Crisis Intervention Team Training and programs create connections between law enforcement, mental health providers, hospital emergency services and individuals with mental illness and their families. Through collaborative community partnerships and intensive training, CIT improves communication, identifies mental health resources for those in crisis and ensures officer and community safety.
Mental Health First Aid (MHFA) is a training course to help laypeople know how to assist individuals with mental health problems or at risk for problems such as depression, anxiety, and substance use disorders. Courses last 8 to 12 hours and include information about signs and symptoms of mental health problems and appropriate responses, as well as interactive activities using MHFA’s five-step action plan: assess risk of self-harm, listen non-judgmentally, reassure and share information, encourage self-help, and encourage professional help.
Question, Persuade and Refer (QPR) is intended to reduce suicidal behaviors and save lives by providing innovative, practical and proven suicide prevention training for general community members. The skills and techniques taught during this 1-hour training empowers all people, regardless of their background, to make a positive difference in the life of someone they know.

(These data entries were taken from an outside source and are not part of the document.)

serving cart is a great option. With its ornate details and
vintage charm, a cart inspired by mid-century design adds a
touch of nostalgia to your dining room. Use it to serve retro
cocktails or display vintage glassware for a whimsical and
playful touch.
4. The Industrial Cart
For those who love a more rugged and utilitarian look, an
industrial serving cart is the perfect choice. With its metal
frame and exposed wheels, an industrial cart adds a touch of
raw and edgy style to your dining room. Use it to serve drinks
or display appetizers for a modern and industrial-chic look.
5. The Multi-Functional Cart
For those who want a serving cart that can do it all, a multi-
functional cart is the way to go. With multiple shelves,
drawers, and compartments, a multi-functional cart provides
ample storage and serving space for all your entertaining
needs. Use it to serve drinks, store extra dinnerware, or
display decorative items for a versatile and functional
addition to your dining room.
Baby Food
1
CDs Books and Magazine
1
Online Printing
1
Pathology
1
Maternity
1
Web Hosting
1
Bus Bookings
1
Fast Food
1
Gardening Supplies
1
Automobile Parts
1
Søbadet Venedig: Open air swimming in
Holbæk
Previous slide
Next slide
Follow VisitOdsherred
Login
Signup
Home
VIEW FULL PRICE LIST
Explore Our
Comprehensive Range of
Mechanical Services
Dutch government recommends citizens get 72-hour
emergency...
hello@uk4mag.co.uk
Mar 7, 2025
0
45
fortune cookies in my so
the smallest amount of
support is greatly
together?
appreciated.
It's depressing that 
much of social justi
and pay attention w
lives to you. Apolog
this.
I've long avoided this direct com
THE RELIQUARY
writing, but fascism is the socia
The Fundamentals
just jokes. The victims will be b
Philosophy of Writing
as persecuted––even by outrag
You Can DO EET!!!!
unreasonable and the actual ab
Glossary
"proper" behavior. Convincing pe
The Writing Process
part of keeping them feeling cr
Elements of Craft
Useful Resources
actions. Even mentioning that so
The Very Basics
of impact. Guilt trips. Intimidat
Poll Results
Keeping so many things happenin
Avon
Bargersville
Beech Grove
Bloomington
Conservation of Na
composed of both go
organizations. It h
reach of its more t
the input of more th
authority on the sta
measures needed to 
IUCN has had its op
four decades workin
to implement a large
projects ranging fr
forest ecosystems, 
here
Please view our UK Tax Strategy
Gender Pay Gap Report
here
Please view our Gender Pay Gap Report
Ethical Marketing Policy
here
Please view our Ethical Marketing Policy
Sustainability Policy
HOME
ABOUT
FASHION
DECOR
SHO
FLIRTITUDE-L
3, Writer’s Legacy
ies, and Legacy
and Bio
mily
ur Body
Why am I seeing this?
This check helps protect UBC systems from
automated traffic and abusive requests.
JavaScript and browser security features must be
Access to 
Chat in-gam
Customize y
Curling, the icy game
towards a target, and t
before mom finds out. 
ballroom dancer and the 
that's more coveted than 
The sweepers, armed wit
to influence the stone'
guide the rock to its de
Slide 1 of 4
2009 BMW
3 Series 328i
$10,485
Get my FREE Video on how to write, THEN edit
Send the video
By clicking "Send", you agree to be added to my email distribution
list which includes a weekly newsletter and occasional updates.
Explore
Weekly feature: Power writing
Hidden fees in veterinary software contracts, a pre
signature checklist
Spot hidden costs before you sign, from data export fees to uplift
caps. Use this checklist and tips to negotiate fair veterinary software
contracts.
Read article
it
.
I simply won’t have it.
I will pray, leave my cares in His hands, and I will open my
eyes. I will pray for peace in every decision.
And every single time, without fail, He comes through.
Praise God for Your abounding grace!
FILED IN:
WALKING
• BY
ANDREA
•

Peer Supports placed within the Emergency Department, assist individuals with the develop of crisis plans, support patients during their hospital stay if admitted to inpatient service, educate them on harm reduction, and link them with community-based resources after discharge.
RECONNECT for Resilience trainings are trauma-informed and resiliency-focused, and offer practical strategies that individuals, organizations, and whole communities can use to promote balance and wellbeing. Attendees are taught about trauma, the brain, and the human nervous system in a way that participants of all ages, educations, or backgrounds can understand. Our simple, teachable format is designed for anyone to learn. The 14-hour Reconnect training is a strengths-based, somatic program. Through demonstrations and group practice, participants are given the “owner’s manual” to the body’s safety and threat management system and learn to use their own natural ability to find balance.
School-based social and emotional instruction (SEL) focuses on five core competency areas: self-awareness, self-management, social awareness, relationship skills, and responsible decision making1. Such instruction typically includes efforts to develop skills such as recognizing and managing emotions, setting and reaching goals, appreciating others’ perspectives, establishing and maintaining relationships, and handling interpersonal situations constructively. Skills may be modeled, practiced, and then applied throughout the school day.
Telemental health services are mental health care services provided over a distance via telephone or videoconference. Services can include psychotherapy, counseling, supplemental support services accompanying face to face therapy, and self-directed services such as online cognitive behavioral therapy. Patients can receive care via their home computer through services such as Skype or be hosted at clinics or hospitals where telemedicine equipment is housed.
Trauma Informed Communities (TIC) includes the use a comprehensive, multi-stakeholder, and multilevel approach to support and strengthen traumatized and distressed residents and communities and address the effects of unresolved community trauma such as historical community disinvestment, poverty, inadequate and insufficient housing, violence, social isolation, and structural racism.